We used generalized linear mixed models for each outcome and nested for attending physician correlation to account for similar practice patterns among the same provider.

So, for a given outcome (say whether or not a chest x-ray was ordered in the PED, which I assume is binary), they then look at the two language variables as the covariates (and I assume, they also include other covariates to make sure they don’t explain the differences). The mixed model is for the nesting, so as to account for provider variation.2 Does that mean at the actual attending physician level?? That seems a little too fine-grained.

At the end, they have 13000 English and 440 Spanish. Very unbalanced!

flow diagram Figure 1: flow diagram

Okay, here comes the sensitivity analysis.

To account for the possibility that the presence of pneumonia may contribute to the increased odds of ordering chest x-rays, CBCs, and blood cultures, we conducted 2 sensitivity analyses to account for the diagnosis of pneumonia.

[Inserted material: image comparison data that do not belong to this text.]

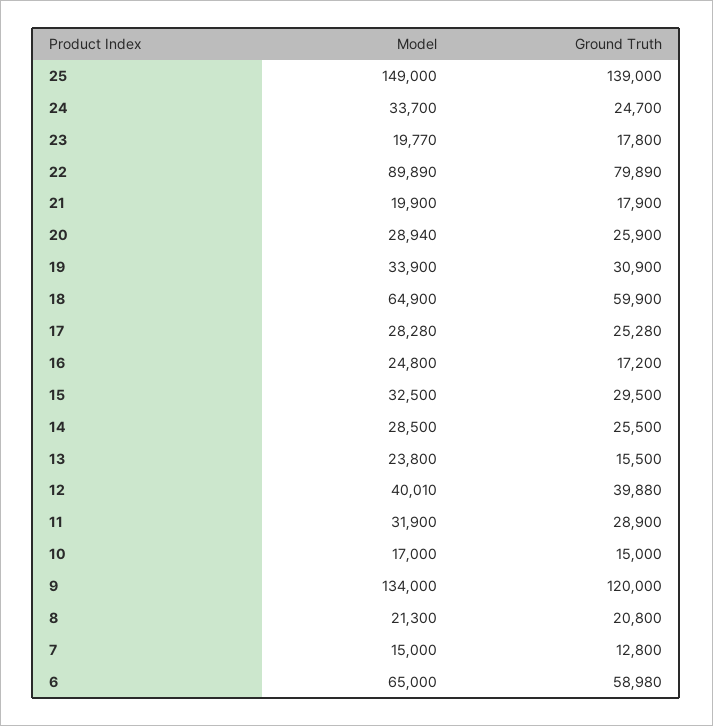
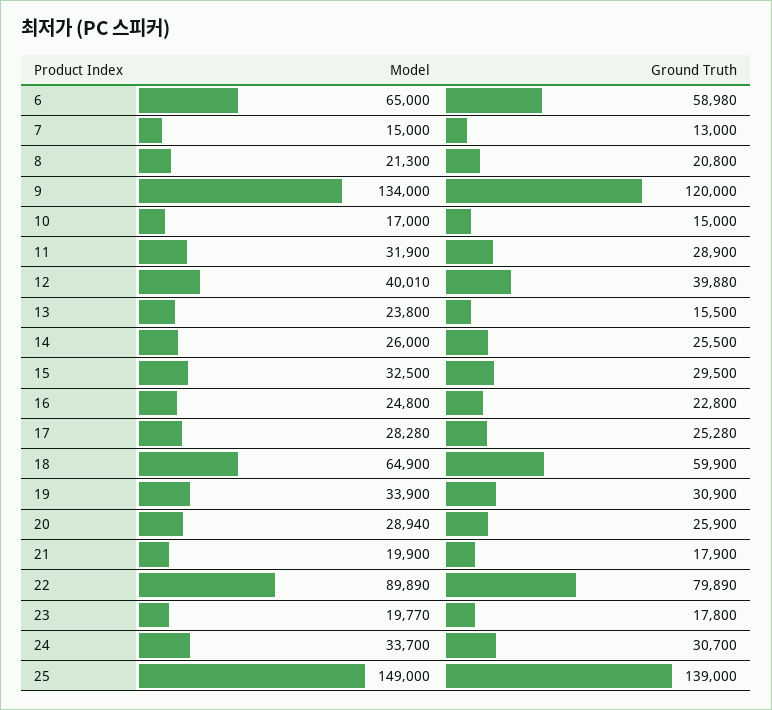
  {
    "Model": {
      "25": 149000,
      "24": 33700,
      "23": 19770,
      "22": 89890,
      "21": 19900,
      "20": 28940,
      "19": 33900,
      "18": 64900,
      "17": 28280,
      "16": 24800,
      "15": 32500,
-     "14": 28500,
+     "14": 26000,
      "13": 23800,
      "12": 40010,
      "11": 31900,
      "10": 17000,
      "9": 134000,
      "8": 21300,
      "7": 15000,
      "6": 65000
    },
    "Ground Truth": {
      "25": 139000,
-     "24": 24700,
+     "24": 30700,
      "23": 17800,
      "22": 79890,
      "21": 17900,
      "20": 25900,
      "19": 30900,
      "18": 59900,
      "17": 25280,
-     "16": 17200,
+     "16": 22800,
      "15": 29500,
      "14": 25500,
      "13": 15500,
      "12": 39880,
      "11": 28900,
      "10": 15000,
      "9": 120000,
      "8": 20800,
-     "7": 12800,
+     "7": 13000,
      "6": 58980
    }
  }

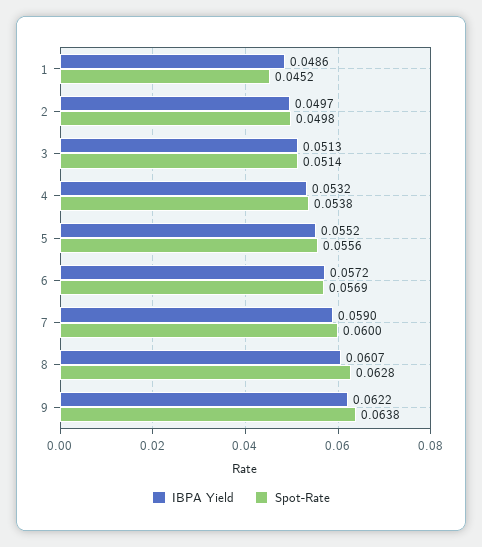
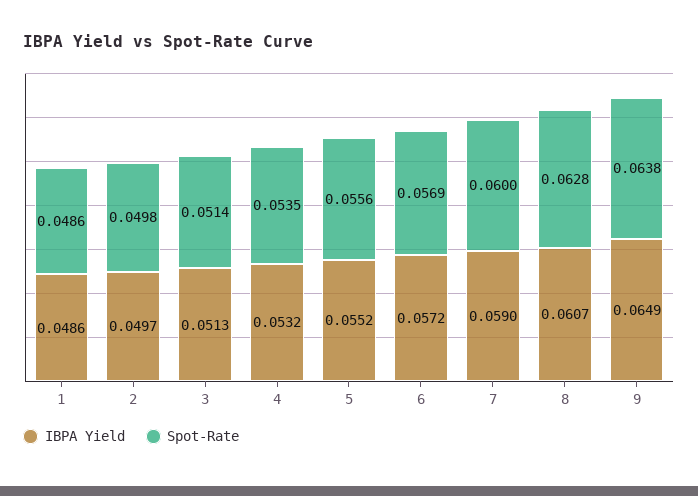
  {
    "IBPA Yield": {
      "1": 0.0486,
      "2": 0.0497,
      "3": 0.0513,
      "4": 0.0532,
      "5": 0.0552,
      "6": 0.0572,
      "7": 0.059,
      "8": 0.0607,
-     "9": 0.0622
+     "9": 0.0649
    },
    "Spot-Rate": {
-     "1": 0.0452,
+     "1": 0.0486,
      "2": 0.0498,
      "3": 0.0514,
-     "4": 0.0538,
+     "4": 0.0535,
      "5": 0.0556,
      "6": 0.0569,
      "7": 0.06,
      "8": 0.0628,
      "9": 0.0638
    }
  }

Looks like they basically include a covariate of the presence of pneumonia.

Odds Ratio

  • great explanation of odds vs probability on CV.

If you run a logistic regression with \(Y\) as the response, \(X\) as your group, and \(Z\) as additional covariates, then the coefficient in front of \(X\) corresponds to the conditional odds ratio, given \(Z\). The math is pretty straightforward: the form is \(\log p/(1-p) = \beta_x X + Z \beta_z\), giving

\[ \begin{align*} \frac{\P{Y=1 \given X=1}}{\P{Y=0 \given X=1}} &= \exp\left\{ \beta_x X \right\} \exp\left\{ Z \beta_z \right\}, \\ \frac{\P{Y=1 \given X=0}}{\P{Y=0 \given X=0}} &= \exp\left\{ Z \beta_z \right\} \end{align*} \]

and solving for these two equations gives the result. Thus, the exponential of the coefficient of \(X\) gives the conditional odds-ratio between \(X\) and \(Y\). Since we’re dealing with conditional statements, it’s important to pick what is \(X\) and what is \(Y\). In this particular case, I’m pretty sure that \(X\) is the english/spanish speaking variable, while \(Y\) are the various outcomes.

Multiple Testing

What’s confusing here is that usually when I think of multiple testing/comparison I’m thinking about having many covariates (\(X\)’s), and searching for a relationship there with a single outcome \(Y\). But here it’s reversed: we have multiple outcomes and really only a single covariate (plus the rest of the covariates are also fixed). But I think the problems with multiple testing continue to hold. The general point is that if you run a bunch of hypothesis tests that are based on some null distribution, then regardless of the configuration of the variables, so long as you’re doing multiple tests, you’re going to have to account for this.

My general recommendation for these kinds of things is, first and foremost, you have to disclose how many tests you’ve run (i.e. did you pre-register your primary and secondary outcomes). Then, if you have a few outcomes, it’s probably best to just adjust for multiple testing. There are papers out there that claim that, for expository research, it’s not as big of a deal, and perhaps that’s the way it is in Medicine, but my predisposition is always to err on the side of caution.